Salah satu kekurangan teknik Intensity Modulated Radiation Therapy (IMRT) adalah dosis serap di jaringan sehat yang cukup tinggi. Berkas proton memiliki karakteristik yang mampu mengkompensasi kekurangan tersebut. Karakteristik bragg peak yang dimiliki berkas proton memungkinkan dosis tinggi hanya pada target. Kasus Non-Small Cell Lung Cancer (NSCLC) terletak di sekitar banyak organ vital, sehingga deposisi dosis yang melebihi batas akan berdampak signifikan. Proton juga merupakan partikel bermassa yang menunjukkan pola interaksi dengan heterogenitas jaringan yang berbeda dengan foton. Penelitian ini bertujuan untuk mengetahui distribusi dosis perencanaan berkas proton pada kasus NSCLC dengan teknik IMPT serta membandingkan efektivitasnya dengan teknik IMRT. Perencanaan dilakukan menggunakan TPS Eclipse pada fantom air dan citra fantom in-house thorax dynamic. Perencanaan pada fantom air menggunakan 1 lapangan pada 0o dan 3 lapangan pada 45o, 135o, dan 225o. Perencanaan pada fantom in-house thorax dynamic dilakukan menggunakan single field, sum-field, dan multiple field. Nilai Conformity Index (CI) dan Homogeneity Index (HI) antara perencanaan IMPT dan IMRT tidak menunjukkan perbedaan yang signifikan. Gradient Index (GI) perencanaan IMPT berkisar antara 4,15-4,53, sedangkan nilai GI perencanan IMRT sebesar 7,89. Terdapat perbedaan yang cukup signifikan antara keduanya. Histogram distribusi dosis planar menunjukkan bahwa hasil perencanaan IMPT memberikan dosis rendah di luar target lebih sedikit dibandingkan hasil perencanaan IMRT. Selain itu dilakukan juga pengukuran dosis hasil perencanaan IMPT pada lima posisi target, serta empat posisi OAR. Hasilnya dibandingkan dengan data pengukuran IMRT. Nilai dosis titik pada target tidak berbeda secara signifikan, namun nilai dosis empat posisi OAR adalah nol, yang menunjukkan reduksi signifikan dibandingkan teknik IMRT.

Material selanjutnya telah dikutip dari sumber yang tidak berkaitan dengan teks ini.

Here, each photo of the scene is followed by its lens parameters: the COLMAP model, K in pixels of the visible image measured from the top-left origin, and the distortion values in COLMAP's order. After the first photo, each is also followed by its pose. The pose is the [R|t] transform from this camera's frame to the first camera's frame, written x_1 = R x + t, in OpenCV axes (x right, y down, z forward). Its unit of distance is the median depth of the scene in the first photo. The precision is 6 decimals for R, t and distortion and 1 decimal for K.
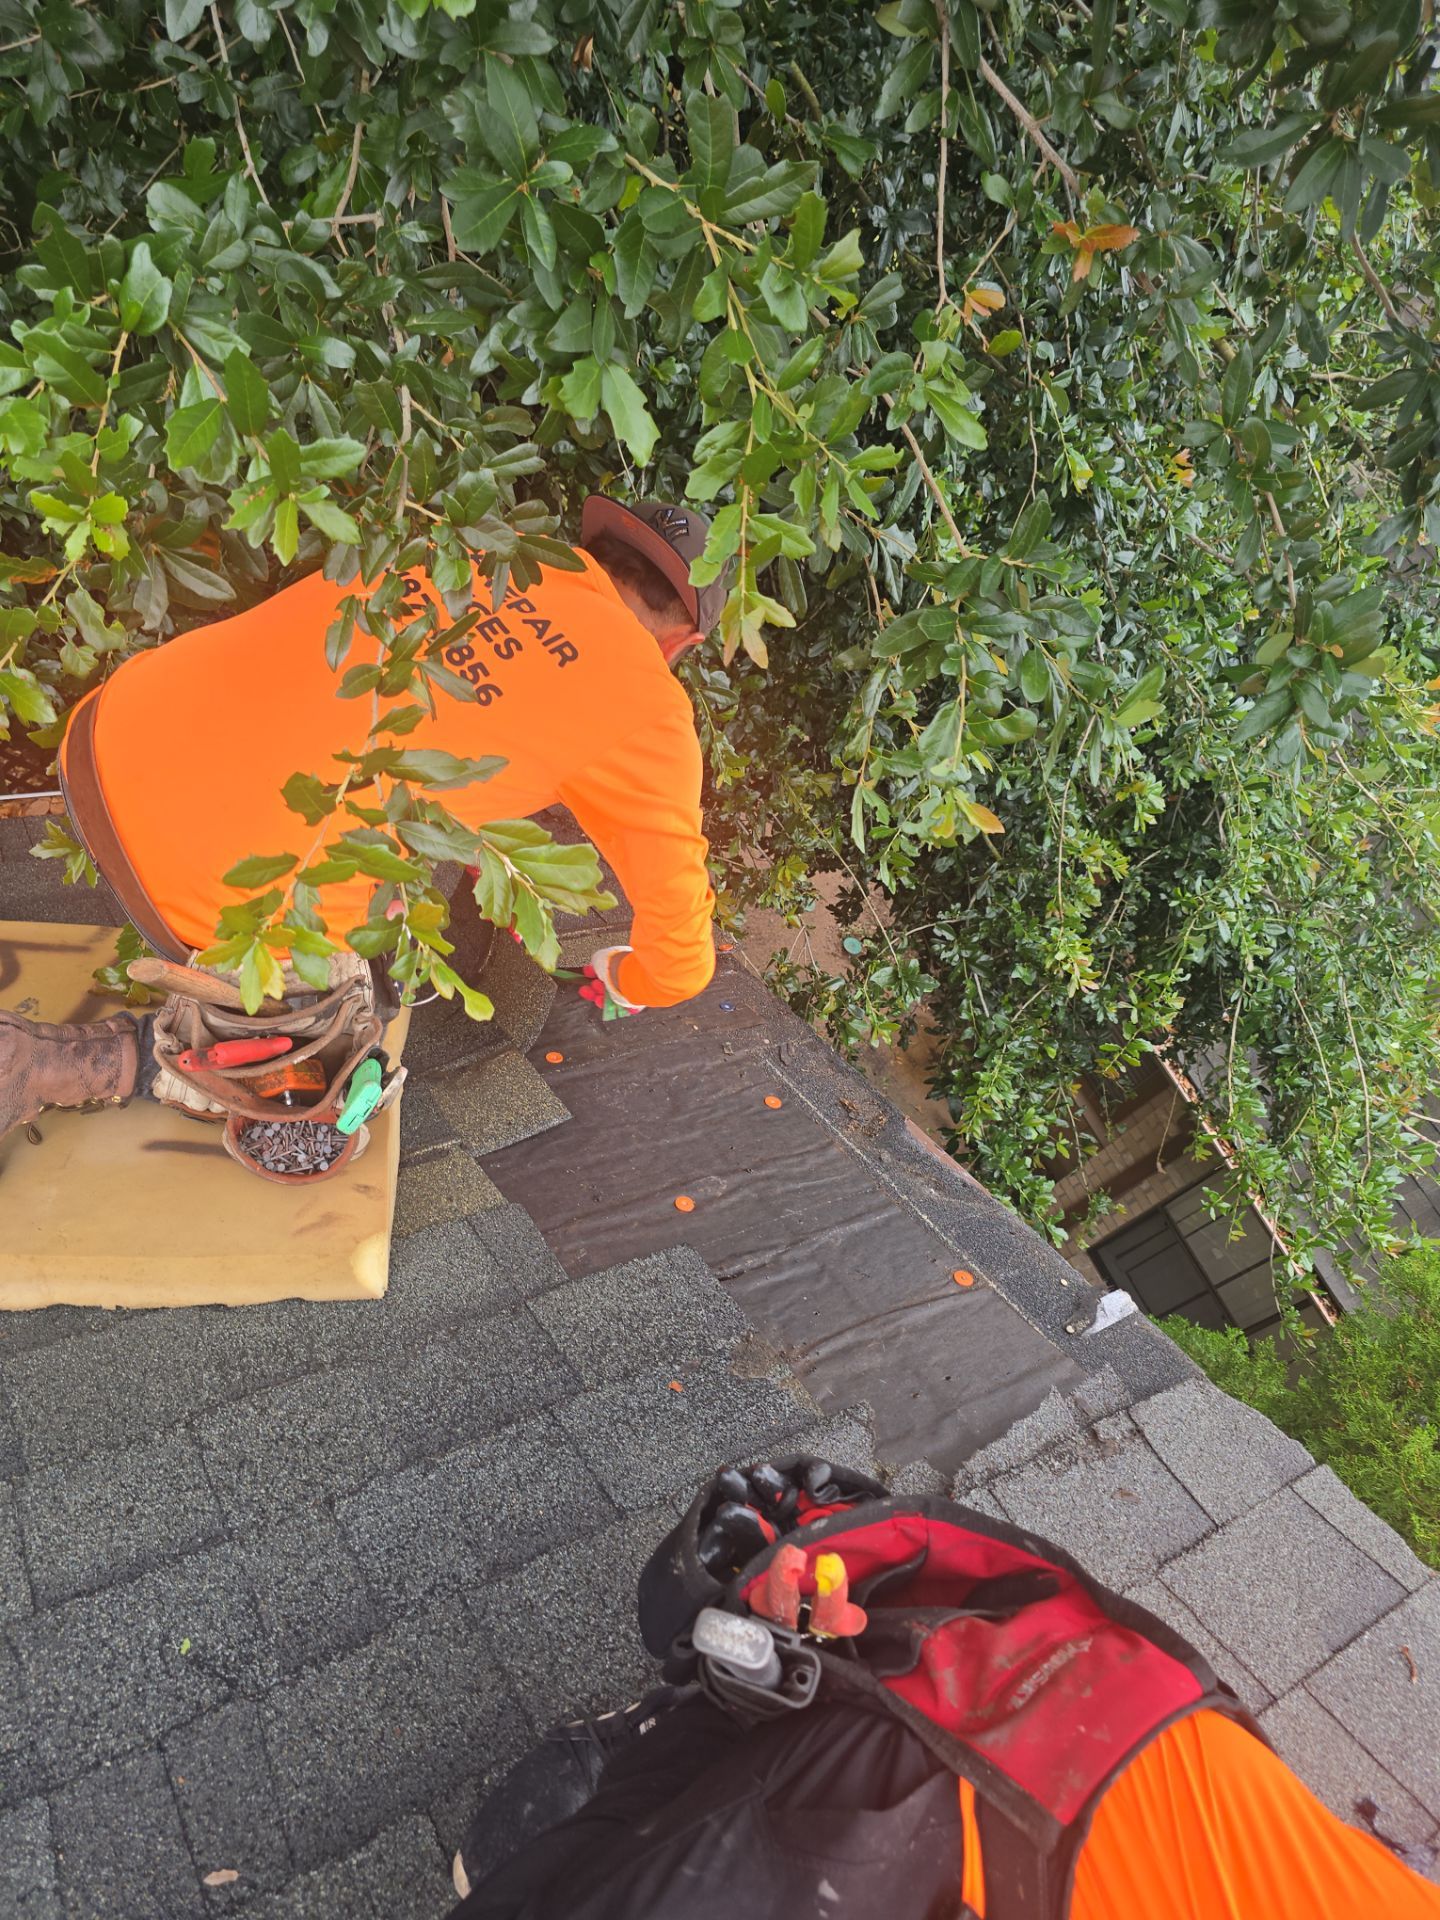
lens RADIAL K [[1256.1, 0, 718.7], [0, 1256.1, 957.0], [0, 0, 1]] dist [0.049034, -0.050219]
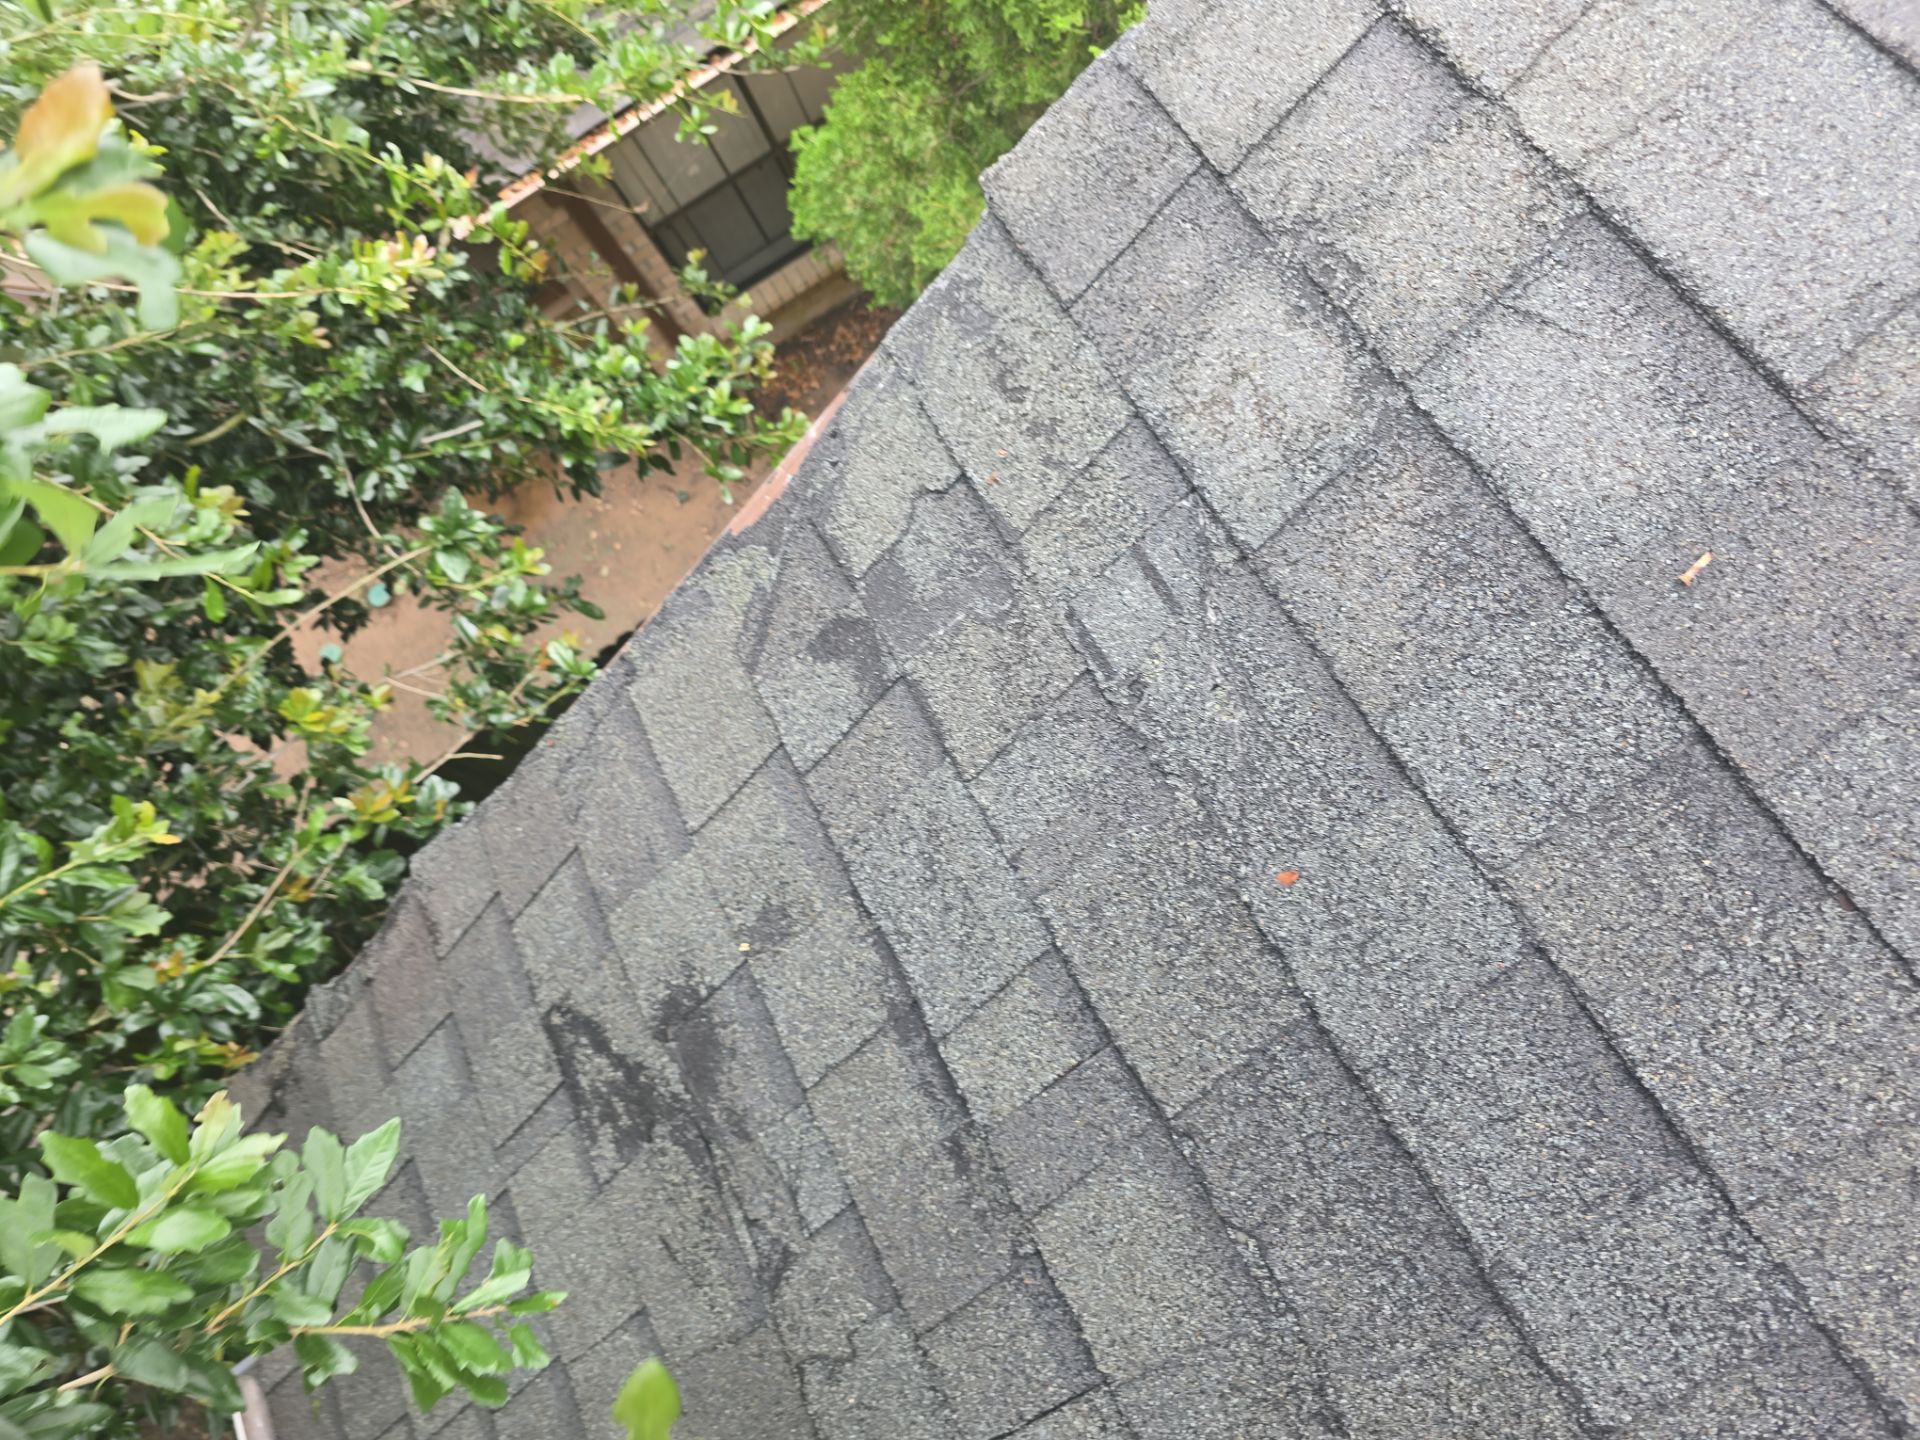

One deficiency of the Intensity Modulated Radiation Therapy (IMRT) technique is that the absorbed dose in healthy tissue is quite high. Proton beams has characteristics that can compensate for these deficiencies. The bragg peak characteristic of a proton beam allows high doses only to the target. Non-Small Cell Lung Cancer (NSCLC) cases are located around many vital organs, so the doses that exceed the limit will has a significant impact. Protons are also heavy particles that show patterns of interaction with tissue heterogeneity, which is different with photons. This study aims to determine the dose distribution of proton beam planning in the NSCLC case with the IMPT technique and to compare its effectiveness with the IMRT technique. Planning was done by using TPS Eclipse on the water phantom and in-house thorax dynamic phantom. Planning parameter on the water phantom used 1 field at 0o and 3 fields at 45o, 135o, and 225o. Moreover, we used single field, sum-field, and multiple fields techniques on the in-house thorax dynamic phantom. Conformity Index (CI) and Homogeneity Index (HI) showed a bit differences between IMPT and IMRT planning. The Gradient Index (GI) of IMPT planning ranges between 4.15-4.53, while the GI value of IMRT is 7.89. The planar dose distribution histogram showed that the results of IMPT planning gave fewer out of target doses than IMRT planning results. In addition, evaluation was also made on the target of IMPT planning at five area of interest, as well as four OAR positions. The results are compared with IMRT measurement data. The point dose value at the target did not differ significantly, however the absorbed dose of the four OAR positions are zero which had a large deviation compared to the IMRT technique.